O que diria a um jovem…?

“Certamente não seria uma conversa curta. Mas seria centrada na fidelidade de Deus. Deus é fiel para além das nossas infidelidades. Deus é amor, por isso não brinca com a nossa vida. Por isso, arrisca a viver este amor a que te Senhor chama!”


João Carlos Pinto Vieira

Nasceu no dia 4 de julho de 1988, em Rosém, Marco de Canaveses. É filho de Abílio Jorge Vieira e Joaquina Pinto. Tem um irmão e uma irmã. Cresceu na freguesia de Rosém, paróquia de Nossa Senhora das Neves.

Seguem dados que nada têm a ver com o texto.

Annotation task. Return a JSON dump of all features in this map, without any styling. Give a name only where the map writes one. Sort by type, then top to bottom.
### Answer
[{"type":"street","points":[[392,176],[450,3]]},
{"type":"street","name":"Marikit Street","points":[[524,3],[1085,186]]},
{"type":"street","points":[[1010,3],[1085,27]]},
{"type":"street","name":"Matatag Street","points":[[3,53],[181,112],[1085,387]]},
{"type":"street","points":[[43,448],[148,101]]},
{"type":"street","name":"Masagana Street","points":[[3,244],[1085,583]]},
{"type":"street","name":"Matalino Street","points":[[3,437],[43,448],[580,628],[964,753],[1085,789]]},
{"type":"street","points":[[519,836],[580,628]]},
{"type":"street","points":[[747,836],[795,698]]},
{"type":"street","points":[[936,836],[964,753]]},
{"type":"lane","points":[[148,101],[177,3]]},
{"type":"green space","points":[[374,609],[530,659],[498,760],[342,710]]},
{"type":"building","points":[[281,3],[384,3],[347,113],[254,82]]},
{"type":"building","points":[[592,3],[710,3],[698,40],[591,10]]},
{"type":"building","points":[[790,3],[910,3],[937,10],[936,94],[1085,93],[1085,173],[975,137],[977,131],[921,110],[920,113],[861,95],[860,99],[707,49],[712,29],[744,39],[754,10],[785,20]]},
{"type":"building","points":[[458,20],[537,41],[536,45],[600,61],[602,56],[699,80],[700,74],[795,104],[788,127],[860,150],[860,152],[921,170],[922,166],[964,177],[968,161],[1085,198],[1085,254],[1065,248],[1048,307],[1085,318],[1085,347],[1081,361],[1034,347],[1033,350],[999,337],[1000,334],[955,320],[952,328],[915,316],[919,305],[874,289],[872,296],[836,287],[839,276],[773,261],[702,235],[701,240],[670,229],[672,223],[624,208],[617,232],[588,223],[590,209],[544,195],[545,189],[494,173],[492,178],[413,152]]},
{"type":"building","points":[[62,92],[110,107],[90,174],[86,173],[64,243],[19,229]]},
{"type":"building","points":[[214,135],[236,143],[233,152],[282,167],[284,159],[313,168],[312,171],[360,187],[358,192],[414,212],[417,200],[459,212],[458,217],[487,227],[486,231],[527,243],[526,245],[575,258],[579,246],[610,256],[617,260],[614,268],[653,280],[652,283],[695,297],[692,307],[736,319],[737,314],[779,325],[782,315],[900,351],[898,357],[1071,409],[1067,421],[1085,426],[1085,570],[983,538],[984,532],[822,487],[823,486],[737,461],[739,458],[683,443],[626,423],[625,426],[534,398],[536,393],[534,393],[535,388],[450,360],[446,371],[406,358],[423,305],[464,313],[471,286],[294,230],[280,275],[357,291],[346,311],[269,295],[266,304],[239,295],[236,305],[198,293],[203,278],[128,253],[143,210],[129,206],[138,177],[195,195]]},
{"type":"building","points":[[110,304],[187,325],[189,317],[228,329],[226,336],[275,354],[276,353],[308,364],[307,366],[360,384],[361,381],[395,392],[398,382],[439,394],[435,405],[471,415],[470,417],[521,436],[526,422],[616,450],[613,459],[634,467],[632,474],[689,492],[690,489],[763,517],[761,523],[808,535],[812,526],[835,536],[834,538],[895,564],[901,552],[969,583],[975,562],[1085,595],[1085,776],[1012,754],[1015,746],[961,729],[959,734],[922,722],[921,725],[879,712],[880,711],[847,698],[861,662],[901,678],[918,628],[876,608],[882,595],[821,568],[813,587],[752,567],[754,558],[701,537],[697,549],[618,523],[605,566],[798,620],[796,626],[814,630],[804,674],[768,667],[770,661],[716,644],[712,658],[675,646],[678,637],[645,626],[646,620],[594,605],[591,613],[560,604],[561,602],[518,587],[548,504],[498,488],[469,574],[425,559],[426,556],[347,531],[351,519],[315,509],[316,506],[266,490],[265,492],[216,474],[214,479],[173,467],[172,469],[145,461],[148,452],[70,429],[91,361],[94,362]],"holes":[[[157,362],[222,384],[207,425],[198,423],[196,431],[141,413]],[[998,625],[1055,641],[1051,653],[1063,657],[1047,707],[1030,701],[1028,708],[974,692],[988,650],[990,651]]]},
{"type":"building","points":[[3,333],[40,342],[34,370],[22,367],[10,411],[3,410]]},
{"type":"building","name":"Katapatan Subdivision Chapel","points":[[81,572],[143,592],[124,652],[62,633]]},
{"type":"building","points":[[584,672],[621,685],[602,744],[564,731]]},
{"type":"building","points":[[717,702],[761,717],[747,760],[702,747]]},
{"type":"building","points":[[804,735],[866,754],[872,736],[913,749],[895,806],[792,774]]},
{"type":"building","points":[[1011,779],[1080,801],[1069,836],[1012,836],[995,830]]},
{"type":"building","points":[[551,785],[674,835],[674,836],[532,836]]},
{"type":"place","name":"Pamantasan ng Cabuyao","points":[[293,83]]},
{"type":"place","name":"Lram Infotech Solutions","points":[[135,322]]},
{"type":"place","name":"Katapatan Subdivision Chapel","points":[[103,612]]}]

Depois de ter terminado a formação obrigatória e a secundária, ambas no seu município, trabalhou cerca de três anos como padeiro antes de entrar para a Ordem dos Carmelitas Descalços, a 25 de julho de 2010. De 2010 a 2018, passou por várias comunidades e universidades, onde fez o curso académico de Teologia. Começou na Universidade Católica do Porto (2010/2012), residindo na comunidade carmelita da Foz do Douro. Em 2012/2013 fez uma paragem nos estudos universitários para fazer o noviciado, na comunidade carmelita de Avessadas, Marco de Canaveses. No final desta etapa, fez a Profissão Simples, a 31 de agosto. Nos anos letivos de 2013/2015 viveu na comunidade carmelita de Salamanca, onde frequentou a Universidade Pontifícia. Terminou o curso na Universidade Pontifícia de Comillas, Madrid, integrando uma das comunidades carmelitas da capital espanhola. Regressou à Província Religiosa Portuguesa, vindo para o Convento de Padres Carmelitas Descalços de Aveiro no final de setembro de 2017.

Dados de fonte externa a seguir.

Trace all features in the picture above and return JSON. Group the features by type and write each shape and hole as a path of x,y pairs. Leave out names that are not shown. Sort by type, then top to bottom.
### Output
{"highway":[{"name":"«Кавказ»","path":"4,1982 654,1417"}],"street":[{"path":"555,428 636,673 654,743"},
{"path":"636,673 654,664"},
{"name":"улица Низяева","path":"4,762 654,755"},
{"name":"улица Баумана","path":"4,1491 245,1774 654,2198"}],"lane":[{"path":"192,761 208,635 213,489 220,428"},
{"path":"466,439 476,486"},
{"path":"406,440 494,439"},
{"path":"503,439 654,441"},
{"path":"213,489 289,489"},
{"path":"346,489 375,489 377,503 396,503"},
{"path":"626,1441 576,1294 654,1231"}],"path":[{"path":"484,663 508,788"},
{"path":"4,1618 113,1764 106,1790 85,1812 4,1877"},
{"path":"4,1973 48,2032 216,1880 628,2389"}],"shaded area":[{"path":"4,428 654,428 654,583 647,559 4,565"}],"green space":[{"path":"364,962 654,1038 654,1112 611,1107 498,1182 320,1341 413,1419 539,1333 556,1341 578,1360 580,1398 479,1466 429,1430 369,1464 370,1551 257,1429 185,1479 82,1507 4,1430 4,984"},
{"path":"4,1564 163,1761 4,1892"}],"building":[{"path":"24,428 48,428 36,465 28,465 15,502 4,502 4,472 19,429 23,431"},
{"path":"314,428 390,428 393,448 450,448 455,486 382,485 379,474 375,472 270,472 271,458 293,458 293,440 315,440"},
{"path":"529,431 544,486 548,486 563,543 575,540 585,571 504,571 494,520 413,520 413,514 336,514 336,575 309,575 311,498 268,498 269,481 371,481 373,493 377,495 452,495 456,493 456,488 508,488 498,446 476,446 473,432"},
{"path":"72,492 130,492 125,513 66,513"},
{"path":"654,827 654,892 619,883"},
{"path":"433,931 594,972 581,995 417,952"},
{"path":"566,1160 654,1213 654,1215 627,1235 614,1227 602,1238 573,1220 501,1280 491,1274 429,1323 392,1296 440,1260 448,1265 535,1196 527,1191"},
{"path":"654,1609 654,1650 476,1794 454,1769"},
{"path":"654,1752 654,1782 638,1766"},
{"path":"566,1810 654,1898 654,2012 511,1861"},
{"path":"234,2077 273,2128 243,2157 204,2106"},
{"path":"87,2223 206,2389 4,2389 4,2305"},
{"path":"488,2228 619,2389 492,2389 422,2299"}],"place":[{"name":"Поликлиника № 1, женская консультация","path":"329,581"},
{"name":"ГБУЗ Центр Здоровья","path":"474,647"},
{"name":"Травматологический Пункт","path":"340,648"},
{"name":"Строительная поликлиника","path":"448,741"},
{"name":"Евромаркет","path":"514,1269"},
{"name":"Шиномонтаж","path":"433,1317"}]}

“Nos últimos tempos tive a oportunidade de ler um livro sobre espiritualidade de que gostei particularmente: «Formação Espiritual». Neste livro, dois alunos de Henri Nouwen recompilam excertos de escritos deste professor universitário, recriando, em essência, os seus cursos de formação espiritual. Neste livro pude encontrar-me mais uma vez com a importância e a simplicidade da vida espiritual, onde o mais importante é o encontro diário com Cristo nos momentos de oração. Momentos esses que são um simples «estar na presença d’Aquele que sabemos que nos ama, em relação de amizade», como diria Santa Teresa”.

Inspira-me especialmente a mensagem de Deus a São Paulo, que Paulo relata na 2 carta aos Coríntios: «Basta-te a minha graça, porque a força manifesta-se na fraqueza.» (2 Cor 12, 9). Com esta passagem recordo que a minha confiança deve estar em Deus e não nas minhas capacidades, tal como nos momentos de impotência me recorda que devo confiar em Deus que me dá a força para enfrentar todas as dificuldades”.